Both type 1 and type 2 diabetes can cause patients' kidneys to stop working. However, doctors may be able to reverse kidney failure in people with diabetes by putting those patients on a ketogenic diet - a diet that is low in carbohydrates but high in fat.
"Changing your diet may save your kidneys from diabetes."
This study is the first to show that a diet change on its own is enough to reverse kidney failure caused by diabetes, says research leader Charles Mobbs, Ph.D., Professor of Neuroscience and Geriatrics and Palliative Care Medicine at Mount Sinai School of Medicine.
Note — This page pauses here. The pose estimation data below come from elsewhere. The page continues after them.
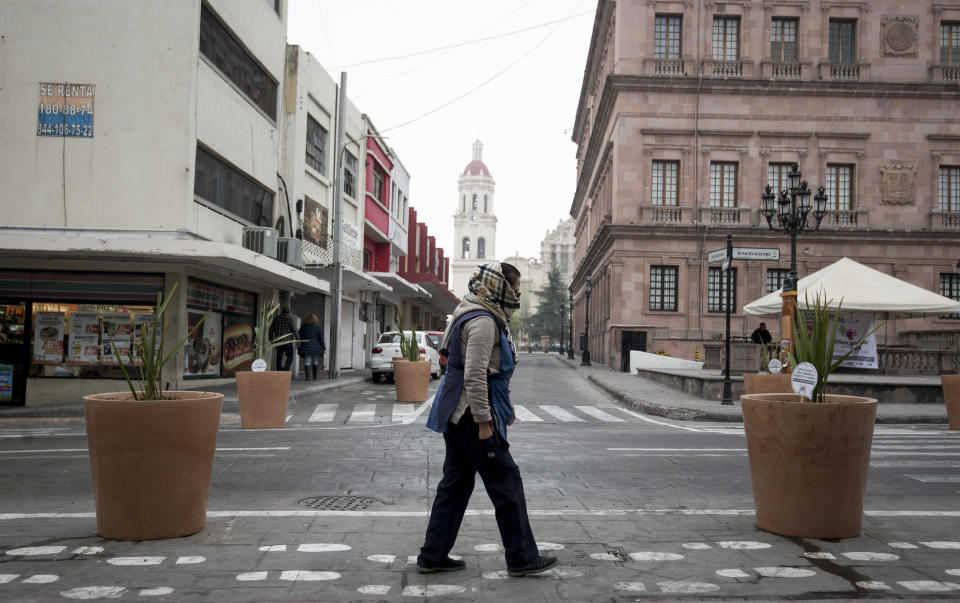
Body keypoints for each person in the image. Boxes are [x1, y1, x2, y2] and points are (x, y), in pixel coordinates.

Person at [417, 262, 558, 577]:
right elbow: (475, 375)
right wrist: (484, 420)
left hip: (455, 412)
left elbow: (488, 374)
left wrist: (504, 407)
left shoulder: (474, 311)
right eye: (516, 290)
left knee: (455, 484)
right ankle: (522, 557)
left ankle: (433, 554)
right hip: (470, 415)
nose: (518, 296)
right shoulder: (483, 321)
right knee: (506, 481)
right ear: (501, 289)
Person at [297, 314, 326, 381]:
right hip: (316, 347)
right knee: (315, 361)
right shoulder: (317, 327)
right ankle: (315, 376)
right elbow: (320, 338)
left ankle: (307, 377)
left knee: (307, 361)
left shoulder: (303, 327)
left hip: (306, 347)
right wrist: (324, 347)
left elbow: (299, 336)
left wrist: (298, 343)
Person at [269, 307, 298, 371]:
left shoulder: (276, 318)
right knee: (290, 356)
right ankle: (285, 369)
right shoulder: (290, 318)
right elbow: (294, 330)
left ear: (282, 311)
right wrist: (298, 339)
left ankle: (279, 371)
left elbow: (271, 329)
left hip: (278, 341)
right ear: (289, 312)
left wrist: (271, 339)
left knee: (279, 357)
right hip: (288, 341)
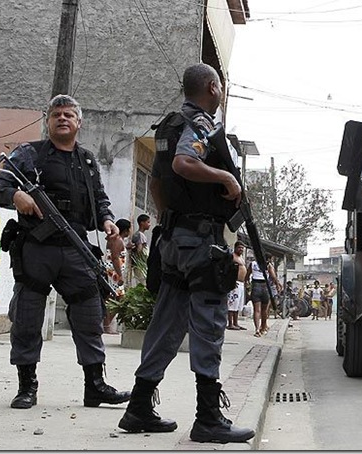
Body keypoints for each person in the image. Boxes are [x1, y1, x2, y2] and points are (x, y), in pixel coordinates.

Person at [117, 63, 254, 443]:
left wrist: (169, 223)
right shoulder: (200, 124)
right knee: (208, 324)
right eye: (222, 85)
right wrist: (226, 176)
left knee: (166, 323)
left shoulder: (169, 124)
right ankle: (208, 417)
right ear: (213, 87)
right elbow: (183, 162)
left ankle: (139, 406)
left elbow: (160, 182)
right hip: (200, 243)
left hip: (175, 239)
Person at [0, 94, 131, 409]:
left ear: (79, 122)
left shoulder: (88, 160)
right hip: (37, 248)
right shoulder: (29, 155)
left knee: (90, 315)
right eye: (56, 114)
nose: (62, 118)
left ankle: (95, 386)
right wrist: (15, 196)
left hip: (75, 248)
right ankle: (27, 387)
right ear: (48, 121)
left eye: (68, 114)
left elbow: (99, 199)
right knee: (27, 317)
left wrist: (106, 220)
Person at [103, 218, 132, 334]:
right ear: (125, 230)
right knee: (116, 299)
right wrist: (120, 275)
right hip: (114, 273)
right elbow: (115, 258)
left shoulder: (117, 240)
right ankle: (106, 325)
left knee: (116, 299)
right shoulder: (117, 240)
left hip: (113, 272)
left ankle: (107, 324)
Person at [245, 253, 281, 337]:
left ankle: (257, 329)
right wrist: (277, 285)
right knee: (264, 310)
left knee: (256, 310)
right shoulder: (268, 265)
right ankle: (263, 327)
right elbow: (273, 276)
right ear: (268, 259)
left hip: (255, 287)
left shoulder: (253, 264)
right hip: (265, 287)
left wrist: (246, 284)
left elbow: (247, 275)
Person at [227, 240, 247, 331]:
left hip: (241, 284)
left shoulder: (241, 258)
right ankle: (230, 323)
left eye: (242, 248)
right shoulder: (232, 257)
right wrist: (231, 280)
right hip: (235, 283)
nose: (241, 249)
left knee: (238, 305)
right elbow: (229, 268)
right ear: (235, 248)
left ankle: (236, 323)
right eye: (239, 248)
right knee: (232, 303)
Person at [130, 213, 150, 285]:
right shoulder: (140, 235)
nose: (149, 224)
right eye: (148, 222)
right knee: (142, 283)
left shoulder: (138, 234)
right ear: (142, 223)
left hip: (140, 263)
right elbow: (139, 249)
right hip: (140, 263)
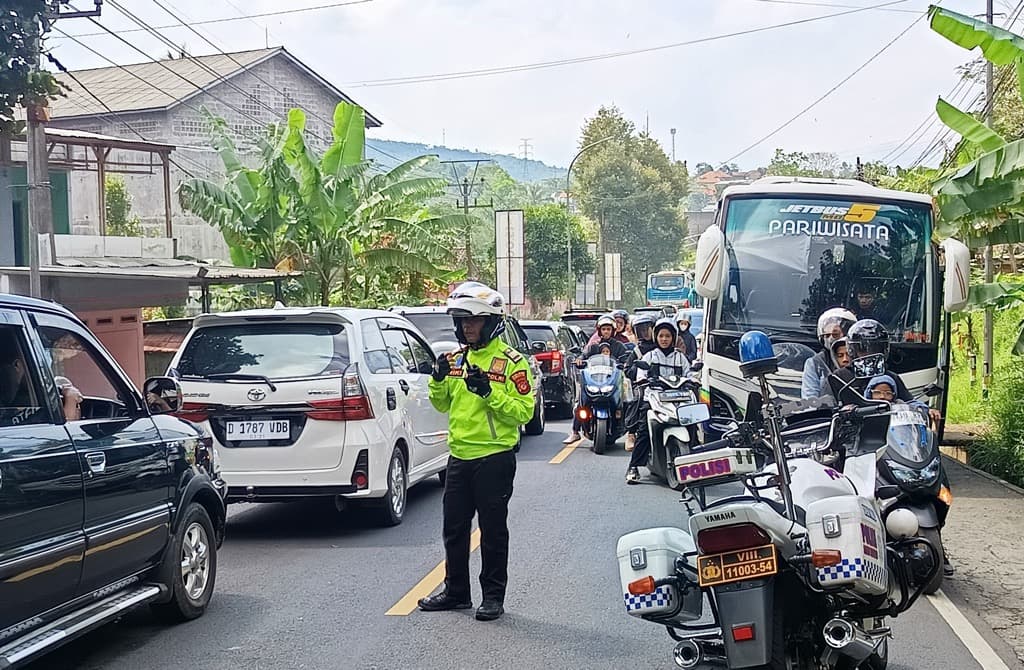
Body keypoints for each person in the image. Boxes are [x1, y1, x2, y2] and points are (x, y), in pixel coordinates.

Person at [418, 282, 536, 622]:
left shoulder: (511, 363)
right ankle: (456, 593)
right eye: (462, 321)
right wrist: (438, 379)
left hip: (494, 457)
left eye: (474, 320)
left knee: (492, 530)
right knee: (454, 529)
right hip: (459, 457)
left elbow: (523, 412)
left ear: (491, 322)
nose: (467, 327)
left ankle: (493, 597)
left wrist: (489, 393)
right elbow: (442, 404)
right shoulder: (456, 360)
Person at [828, 319, 941, 424]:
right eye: (863, 349)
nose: (869, 354)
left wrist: (927, 410)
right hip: (850, 432)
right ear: (852, 350)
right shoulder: (838, 377)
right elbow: (826, 407)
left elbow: (909, 402)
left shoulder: (890, 377)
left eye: (875, 349)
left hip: (887, 431)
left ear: (884, 350)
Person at [626, 318, 691, 484]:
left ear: (673, 337)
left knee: (692, 425)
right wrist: (643, 379)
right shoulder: (650, 356)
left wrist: (693, 380)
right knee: (644, 431)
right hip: (654, 398)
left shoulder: (681, 358)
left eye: (668, 336)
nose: (664, 339)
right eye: (661, 336)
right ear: (656, 337)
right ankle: (633, 467)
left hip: (678, 398)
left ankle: (695, 464)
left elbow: (690, 374)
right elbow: (640, 374)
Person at [565, 315, 629, 444]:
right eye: (603, 329)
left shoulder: (619, 346)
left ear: (613, 331)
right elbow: (583, 356)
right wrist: (579, 360)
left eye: (608, 329)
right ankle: (575, 432)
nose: (606, 332)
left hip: (613, 382)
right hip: (595, 382)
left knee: (628, 401)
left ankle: (631, 434)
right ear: (599, 331)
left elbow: (626, 358)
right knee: (580, 403)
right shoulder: (593, 346)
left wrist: (626, 363)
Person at [802, 308, 856, 399]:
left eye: (835, 334)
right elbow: (810, 398)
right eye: (827, 335)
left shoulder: (861, 358)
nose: (830, 339)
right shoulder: (815, 363)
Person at [624, 314, 657, 452]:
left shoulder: (662, 346)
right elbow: (627, 369)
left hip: (665, 384)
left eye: (647, 329)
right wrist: (638, 370)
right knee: (638, 398)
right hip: (643, 384)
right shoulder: (637, 351)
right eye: (641, 330)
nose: (645, 333)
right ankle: (631, 433)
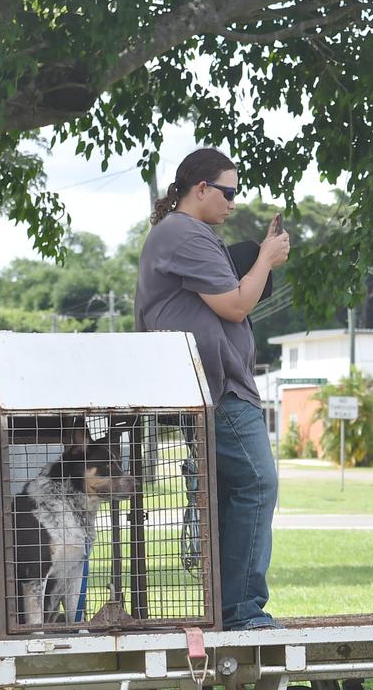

This finding, Mobbs adds, could help the tens of thousands of people in the United States who are diagnosed with diabetic kidney failure every year. Knowing how the ketogenic diet reverses kidney failure will help researchers make new drugs and other treatments that have similar effects as the diet, he concludes.
In Depth
- For their study, Dr. Mobbs and colleagues looked at the effects of the ketogenic diet on mice with diabetic kidney failure. Half of the mice they studied were put on the low-carbohydrate ketogenic diet, while the other half kept a high-carbohydrate diet.
- After eight weeks, kidney failure was reversed in the mice on the ketogenic diet.
- The ketogenic diet - a high-fat, adequate-protein, low-carbohydrate diet - is usually used to help children with epilepsy control their seizures. While some cells get their energy from glucose, others get their energy from ketones - molecules that the blood makes when some has low glucose levels and high blood fat levels. When cells get their energy from ketones instead of glucose, the glucose in the body is not metabolized (i.e. burnt for fuel). Because high glucose metabolization can lead to kidney failure in diabetes patients, researchers thought that the ketogenic diet would prevent the toxic effects of glucose.
- The researchers also found a group of genes that are activated during diabetic kidney failure. They noticed that these genes were turned off in the mice on the ketogenic diet.